Differential Diagnosis
Pulmonary tuberculosis must be differentiated from other diseases that cause cough, fever, night sweats, hemoptysis and weight loss, such as: brucellosis, bronchogenic carcinoma, Hodgkin lymphoma, bacterial pneumonia, sarcoidosis, mycoplasmal pneumonia.
Epidemiology and Demographics
Risk Factors
Risk factors for multi-drug resistant tuberculosis include exposure to an individual with MDR-TB, previous TB treatment, HIV infection, and a low socioeconomic status.
Screening
Screening for tuberculosis is generally done with using a mantoux tuberculin skin test, also known as a tuberculin skin test or a PPD. The test involves injecting a small amount of a purified protein derivative of the tuberculosis bacterium intradermally, and watching for a reaction in the following days.
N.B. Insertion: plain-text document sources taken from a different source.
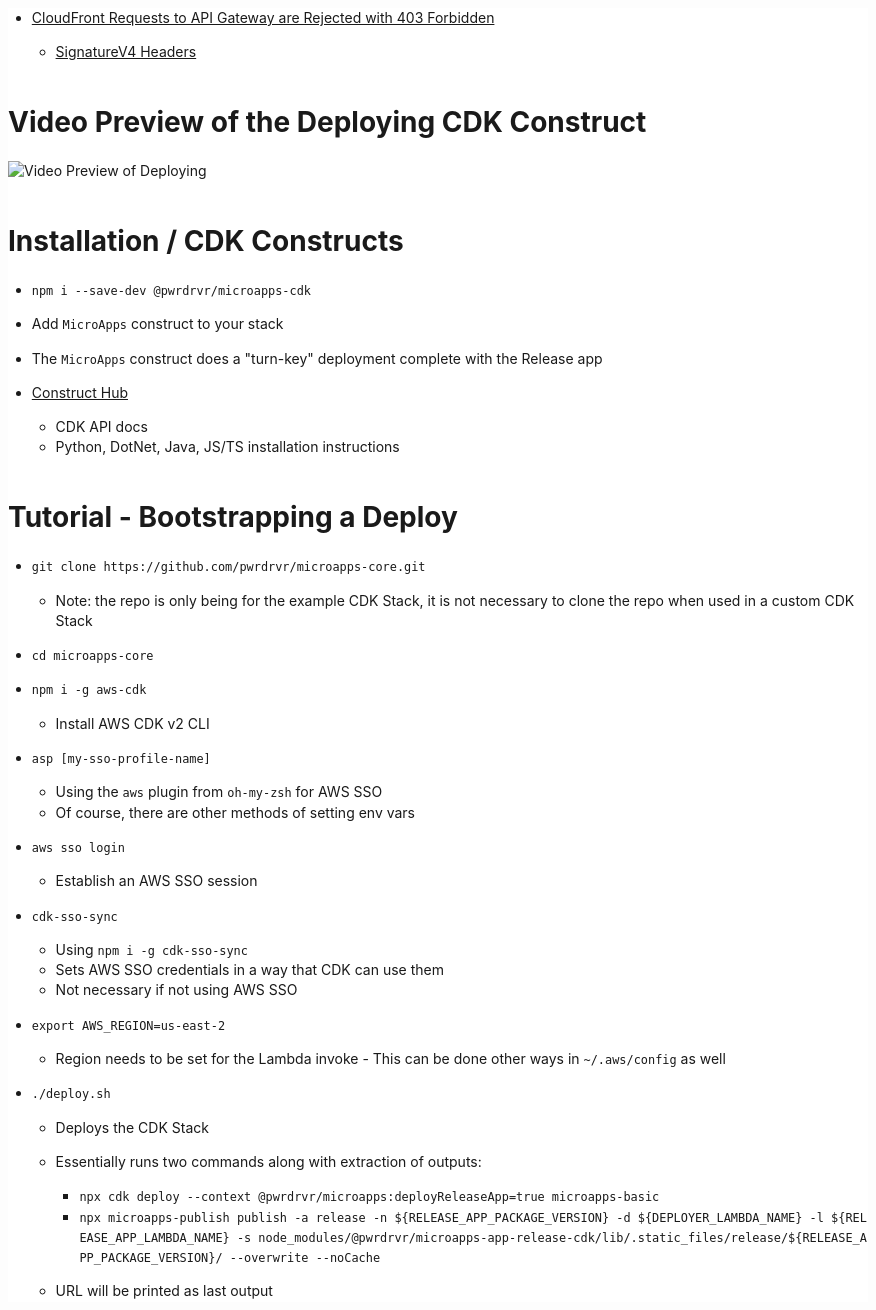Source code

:   * [CloudFront Requests to API Gateway are Rejected with 403 Forbidden](#cloudfront-requests-to-api-gateway-are-rejected-with-403-forbidden)

    * [SignatureV4 Headers](#signaturev4-headers)

# Video Preview of the Deploying CDK Construct

![Video Preview of Deploying](https://raw.githubusercontent.com/pwrdrvr/microapps-core/main/assets/videos/microapps-core-demo-deploy.gif)

# Installation / CDK Constructs

* `npm i --save-dev @pwrdrvr/microapps-cdk`
* Add `MicroApps` construct to your stack
* The `MicroApps` construct does a "turn-key" deployment complete with the Release app
* [Construct Hub](https://constructs.dev/packages/@pwrdrvr/microapps-cdk/)

  * CDK API docs
  * Python, DotNet, Java, JS/TS installation instructions

# Tutorial - Bootstrapping a Deploy

* `git clone https://github.com/pwrdrvr/microapps-core.git`

  * Note: the repo is only being for the example CDK Stack, it is not necessary to clone the repo when used in a custom CDK Stack
* `cd microapps-core`
* `npm i -g aws-cdk`

  * Install AWS CDK v2 CLI
* `asp [my-sso-profile-name]`

  * Using the `aws` plugin from `oh-my-zsh` for AWS SSO
  * Of course, there are other methods of setting env vars
* `aws sso login`

  * Establish an AWS SSO session
* `cdk-sso-sync`

  * Using `npm i -g cdk-sso-sync`
  * Sets AWS SSO credentials in a way that CDK can use them
  * Not necessary if not using AWS SSO
* `export AWS_REGION=us-east-2`

  * Region needs to be set for the Lambda invoke - This can be done other ways in `~/.aws/config` as well
* `./deploy.sh`

  * Deploys the CDK Stack
  * Essentially runs two commands along with extraction of outputs:

    * `npx cdk deploy --context @pwrdrvr/microapps:deployReleaseApp=true microapps-basic`
    * `npx microapps-publish publish -a release -n ${RELEASE_APP_PACKAGE_VERSION} -d ${DEPLOYER_LAMBDA_NAME} -l ${RELEASE_APP_LAMBDA_NAME} -s node_modules/@pwrdrvr/microapps-app-release-cdk/lib/.static_files/release/${RELEASE_APP_PACKAGE_VERSION}/ --overwrite --noCache`
  * URL will be printed as last output
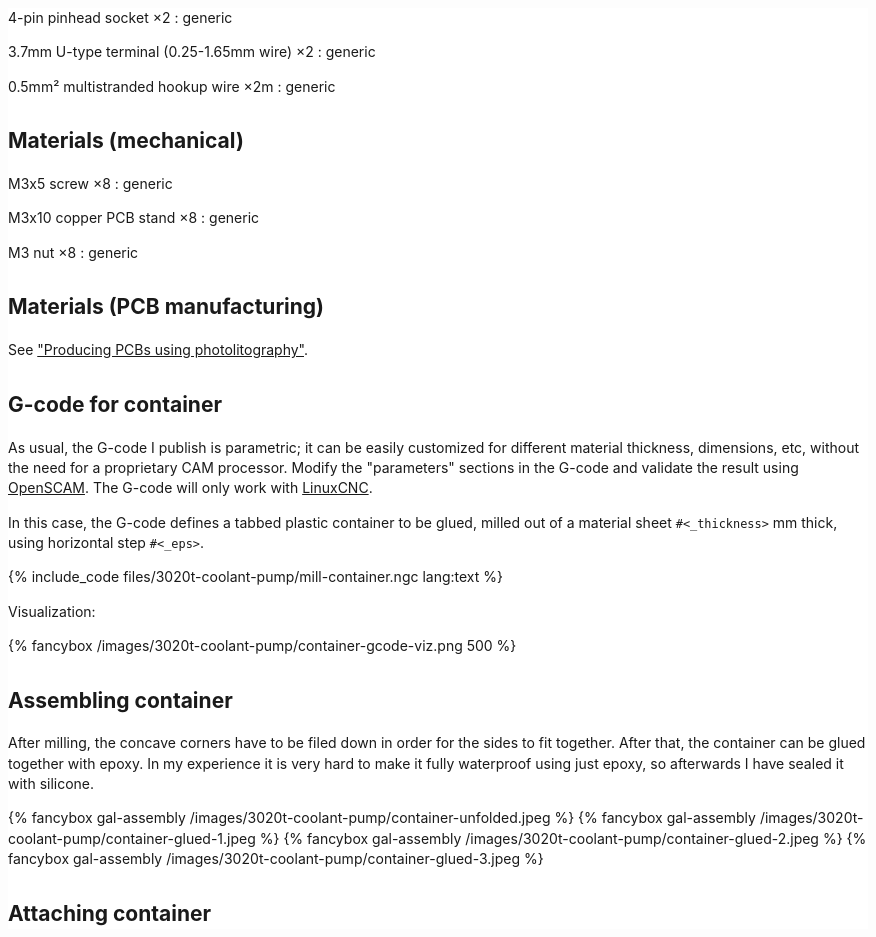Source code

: 4-pin pinhead socket ×2
: generic

3.7mm U-type terminal (0.25-1.65mm wire) ×2
: generic

0.5mm² multistranded hookup wire ×2m
: generic

Materials (mechanical)
----------------------

M3x5 screw ×8
: generic

M3x10 copper PCB stand ×8
: generic

M3 nut ×8
: generic

Materials (PCB manufacturing)
-----------------------------

See ["Producing PCBs using photolitography"](/notes/2014-06-11/producing-pcbs-using-photolitography/#materials).

G-code for container
--------------------

As usual, the G-code I publish is parametric; it can be easily customized for different material thickness, dimensions, etc, without the need for a proprietary CAM processor. Modify the "parameters" sections in the G-code and validate the result using [OpenSCAM][]. The G-code will only work with [LinuxCNC][].

[linuxcnc]: http://linuxcnc.org/

In this case, the G-code defines a tabbed plastic container to be glued, milled out of a material sheet `#<_thickness>` mm thick, using horizontal step `#<_eps>`.

[openscam]: http://openscam.com/

{% include_code files/3020t-coolant-pump/mill-container.ngc lang:text %}

Visualization:

{% fancybox /images/3020t-coolant-pump/container-gcode-viz.png 500 %}

Assembling container
--------------------

After milling, the concave corners have to be filed down in order for the sides to fit together. After that, the container can be glued together with epoxy. In my experience it is very hard to make it fully waterproof using just epoxy, so afterwards I have sealed it with silicone.

{% fancybox gal-assembly /images/3020t-coolant-pump/container-unfolded.jpeg %}
{% fancybox gal-assembly /images/3020t-coolant-pump/container-glued-1.jpeg %}
{% fancybox gal-assembly /images/3020t-coolant-pump/container-glued-2.jpeg %}
{% fancybox gal-assembly /images/3020t-coolant-pump/container-glued-3.jpeg %}

Attaching container
-------------------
Natural history, complications and prognosis
Tuberculosis has been classified as primary and post primary infection. It can have pulmonary and extra pulmonary manifestations as well as severe parenchymal, vascular, pleural and chest wall complications. The post primary infection can be due to a recent infection or reactivation of an old infection. Further multi drug resistant strains can develop through acquired resistance through inadequate treatment / treatment failure as well as slow gradual genetic mutation resulting in primary resistance. These are transmitted to healthy people resulting in emerging multi drug resistant strains. They can be rifampicin resistant, multi drug resistant, extensively drug resistant and totally drug resistant. The more the number of drugs the strain is resistant to , the poorer is the prognosis.